Offshore racer Magnus Olsson died Saturday in Spain after he had a stroke during the week and, despite initial positive signs, deteriorated in the following days. He was 64.

Since the mid-1960s Magnus “Mange” Olsson lived with his passion for offshore racing. From Swedish national sailing championship regattas in 505s when he was in his teens via the America’s Cup to the Volvo Ocean Race, he was a central figure in Swedish sailing, according to an obituary in Scuttlebutt.

In the mid-1970s Olsson had just graduated from the KTH Royal Institute of Technology and imagined an engineering career when Swedish sailing legend Pelle Petterson called and persuaded him to become a crewmember on the yacht Sverige in the America’s Cup. It was 1976, Olsson was 27 years old and he did not hesitate to start sailing professionally.

Olsson participated in six Whitbread/Volvo Ocean Races. He was a member of the winning crew on EF Language in 1997-98, with Paul Cayard as skipper. Olsson ranked this victory as his greatest sporting achievement.
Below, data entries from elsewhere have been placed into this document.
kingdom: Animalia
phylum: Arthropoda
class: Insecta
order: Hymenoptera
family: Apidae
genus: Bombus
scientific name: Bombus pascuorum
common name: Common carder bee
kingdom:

The last time Olsson sailed the Volvo Ocean Race was in 2008-09. He was the skipper on Ericsson 3, which finished fourth. During the race Ericsson 3 won the longest leg in the history of the Volvo Ocean Race — between Qingdao in northern China and Rio de Janeiro — a distance of 12,300 nautical miles that the crew managed to sail in slightly more than 40 days.
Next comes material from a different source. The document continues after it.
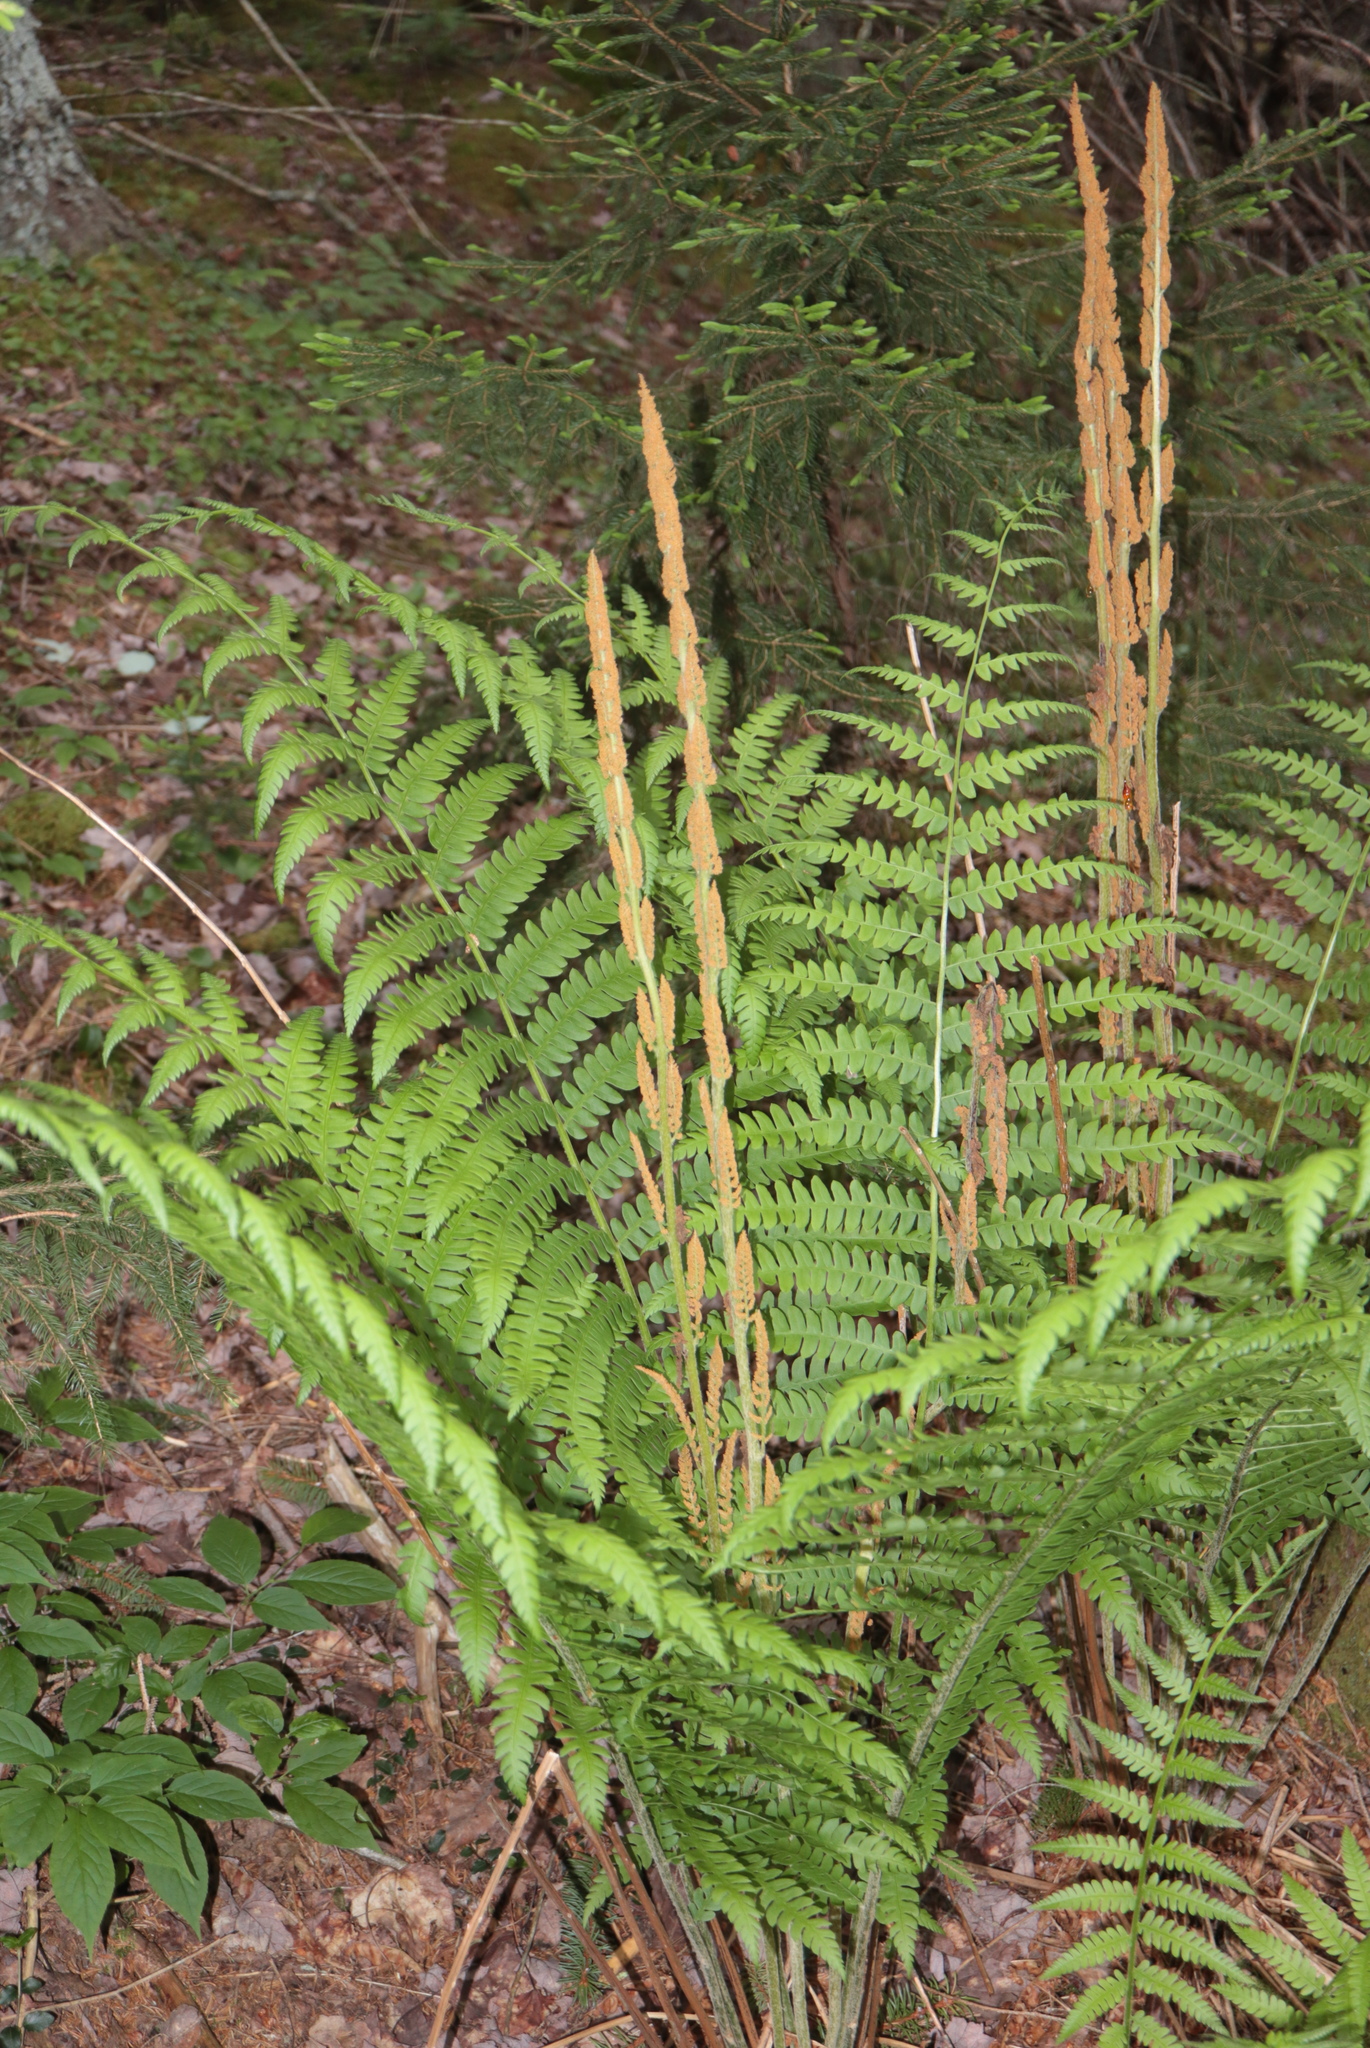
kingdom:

During the last few months, Olsson was a coach, trainer and mentor for the all-female crew of Team SCA, which is preparing to participate in the Volvo Ocean Race 2014-15 campaign.

“It’s with great sadness I received the news about Magnus passing away today,” Volvo Ocean Race CEO Knut Frostad told the publication. “He was my mentor when I sailed around the world with him 20 years ago. He was the inspiration for me and for so many more, and more than anything he was the smile of the race. A true friend has left on his final leg, and the sailing world will never be the same without Magnus and his smile. Never. My thoughts are with his two sons and his close family today.”